Broad Coalition Supports Petition to Protect Monarch Butterflies as Threatened under Endangered Species Act

WASHINGTON—(ENEWSPF)–November 13, 2014.   In the face of staggering declines of monarchs, more than 40 leading monarch scientists and ecologists and more than 200 organizations and businesses today urged Secretary of the Interior Sally Jewell to protect these butterflies under the Endangered Species Act. Today’s letters come in support of a formal petition to the U.S. Fish and Wildlife Service seeking federal protection for monarchs. The petition was filed in August by the Center for Biological Diversity, Center for Food Safety, The Xerces Society for Invertebrate Conservation, and renowned monarch scientist Dr. Lincoln Brower.

The North American monarch butterfly population has declined by 90 percent in the past 20 years, dropping from a high of approximately 1 billion in the mid-1990s to fewer than 35 million butterflies last winter – the lowest number ever recorded. The dramatic decline is being driven by the loss of milkweed plants – the monarch caterpillar’s only food – caused by increased herbicide use resulting from the widespread planting of genetically engineered crops in the Midwest, where most monarchs are born.

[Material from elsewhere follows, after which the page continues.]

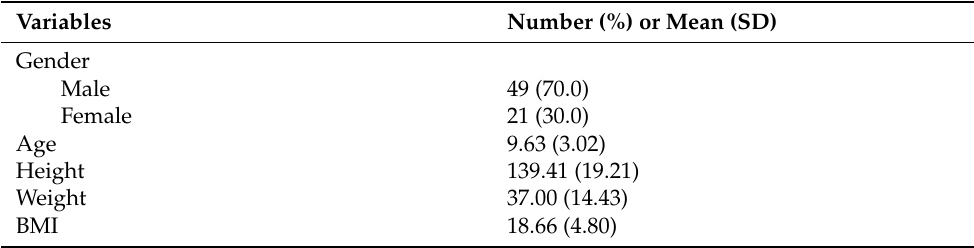
Table 1. Characteristics of the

“The extensive use of the herbicide glyphosate on genetically engineered crops has all but wiped out milkweed in crucial monarch breeding areas. If we have any hope of saving monarchs, our agricultural practices must be at the forefront of the conversation,” said Larissa Walker, pollinator program director at Center for Food Safety.

“The monarch butterfly is North America’s most well-known and cherished insect,” said Sarina Jepsen, endangered species program director at the Xerces Society. “Without immediate action to protect this species and restore critical milkweed habitat, the spectacular migration of the monarch butterfly may no longer be an experience for future generations to enjoy.”

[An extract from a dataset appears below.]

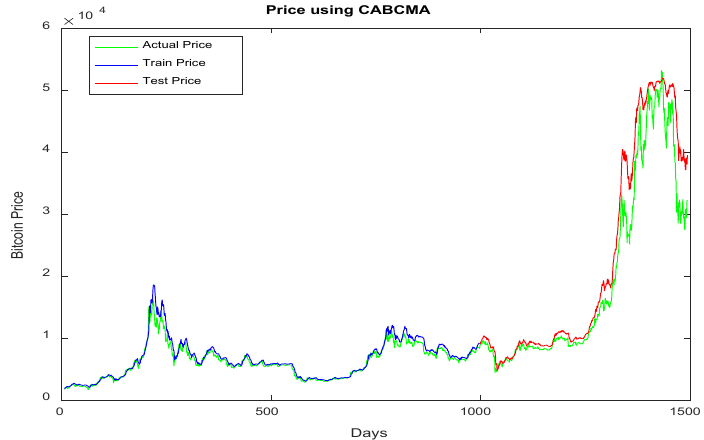
Figure 5. Bitcoin prices using CMCMA for BTC/EUR dataset.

“The Endangered Species Act is the most effective tool available for spurring the large-scale effort that’s needed to protect the amazing monarch butterfly from extinction,” said Tierra Curry, senior scientist at the Center for Biological Diversity.

Signatories of the sign-on letters include author Barbara Kingsolver, as well as leading monarch scientists and advocates Karen Oberhauser, John Pleasants, Ina Warren, Robert Michael Pyle, Gary Nabhan and Lincoln Brower, among others.

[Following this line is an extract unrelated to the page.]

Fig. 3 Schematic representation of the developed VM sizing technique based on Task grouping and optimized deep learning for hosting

Groups supporting the petition through the sign-on letters include environmental organizations, religious groups and businesses. Among the signatories are Amy’s Kitchen, Catholic Rural Life, Center for Media and Democracy, Citizens Campaign for the Environment, Clif Bar, Conservatives for Responsible Stewardship, Dr. Bronner’s Magic Soaps, Ecological Farming Association, Endangered Species Chocolate, the Endangered Species Coalition, Environment America, Equal Exchange, Family Farm Defenders, Green America, Greenpeace USA, Humane Society of the United States, National Audubon Society, Slow Food USA, Sierra Club, Wild Farm Alliance, and numerous Riverkeeper chapters from across the country.

Center for Food Safety is a nonprofit, public interest organization with over half a million members nationwide. CFS and its members are dedicated to protecting public health and the environment by curbing the use of harmful food production technologies and instead promoting sustainable alternatives.

The Xerces Society is a nonprofit organization that protects wildlife through the conservation of invertebrates and their habitat. Established in 1971, the Society is at the forefront of invertebrate protection worldwide, harnessing the knowledge of scientists and the enthusiasm of citizens to implement conservation programs.

The Center for Biological Diversity is a national, nonprofit conservation organization with more than 800,000 members and online activists dedicated to the protection of endangered species and wild places.